A series of new calix[4]arene(amidocrown) diquinones (3a–3d) have been synthesized, characterized, and evaluated for cation recognition. It has been observed that 3b interacts with alkali metal ions (Li+, Na+, and K+) and ammonium ions to induce an unprecedented downfield shift in the NH proton resonance, which can be attributed to polarization of the amidocrown ring of the calix[4]arene diquinone receptor. The observation has been confirmed by a significant anodic shift (Li+ > NH4+ > Na+> K+) of the corresponding amidocrown-diquinone redox couple in cyclic and square wave voltammetric experiments. Both NMR and electrochemical studies of the binding characteristics of 3b with alkali metal cations and ammonium ions revealed a 1:1 binding stoichiometry for all and exhibited the highest association constant for lithium ions. This indicated that the receptor 3b selectively binds the lithium ion in preference to other alkali metal cations and ammonium ions.

Structure-selective recognition by voltammetry: enantiomeric determination of amines using azophenolic crowns in aprotic solvent

The enantiomeric recognition of amines by voltammetry using electroactive macrocyclic molecules, nitroazophenolic crown ethers, is reported. The oxidation potential of the nitroazophenol moiety in nitroazophenols with 18-crown-6 sensitively depends on the structure of alkyl amines. Based on this phenomenon, enantiomeric amines and even the quantitative assay of the R/S ratio in enantiomeric mixtures can be selectively recognized by using 18-crown-6 azophenol (3-H) with chiral centers. In the case of phenylglycinol, the association constants (K) of 3-H for the R and S forms have an R/S value of 3.5. The peak potential of the R form in square-wave voltammograms reproducibly differs from that of the S form by 32 mV, within which the peak potential linearly varies with the enantiomeric ratio. Free energy perturbation and molecular dynamics simulation provide deeper understanding of the enantiomeric recognition in this system. The theoretical analysis indicates that the free energy difference between diastereomeric complexes agrees well with the experimental results, and the pi-pi or charge-charge interaction plays a key role in enantiomeric recognition.

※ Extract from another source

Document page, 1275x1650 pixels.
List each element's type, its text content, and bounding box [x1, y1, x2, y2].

Bis(calix[4]diquinone) receptors: cesium- and rubidium-selective redox-active ionophores

A new class of redox-active ionophore comprised of two calix[4]diquinone moieties connected through either alkylene or pyridylene linkages has been developed. Spectroscopic and electrochemical investigations, X-ray crystal structure analyses, and molecular modeling studies show butylene- and propylene-linked members of this family of redox-active receptors exhibit remarkable selectivity preferences and substantial electrochemical recognition effects toward cesium and rubidium cations.

Self-assembled monolayer of a redox-active calix[4]arene: voltammetric recognition of the Ba2+ ion in aqueous media

The Redox-active monolayer of a novel calix[4]arene recognizing redox-inactive ionic species by voltammetry is reported. Calix[4]arene-disulfide-diquinone, which is not only redox-active but is also a highly selective ionophore for the Ba2+ ion, spontaneously forms a stable and dense monolayer film on gold. The redox-active calixarene monolayer selectively recognizes Ba2+ ion in aqueous media, and the voltammetric signals are proportional to the ionic concentration. A new voltammetric peak can be detected by square-wave voltammetry upon adding a dilute solution containing Ba2+ ion having a concentration as low as 1.0 x 10(-6) M. The Langmuir plot (1/ip vs 1/[Ba2+]) shows a linear slope in the range from 1.0 x 10(-6) M to 1.0 x 10(-4) M. This modified electrode does not show any significant interference from alkali and alkaline earth metal ions except for Sr2+ and Ca2+. Only 100- and 500-fold concentrations of Sr2+ and Ca2+ ions, respectively, can lead to voltammetric responses comparable to that of Ba2+.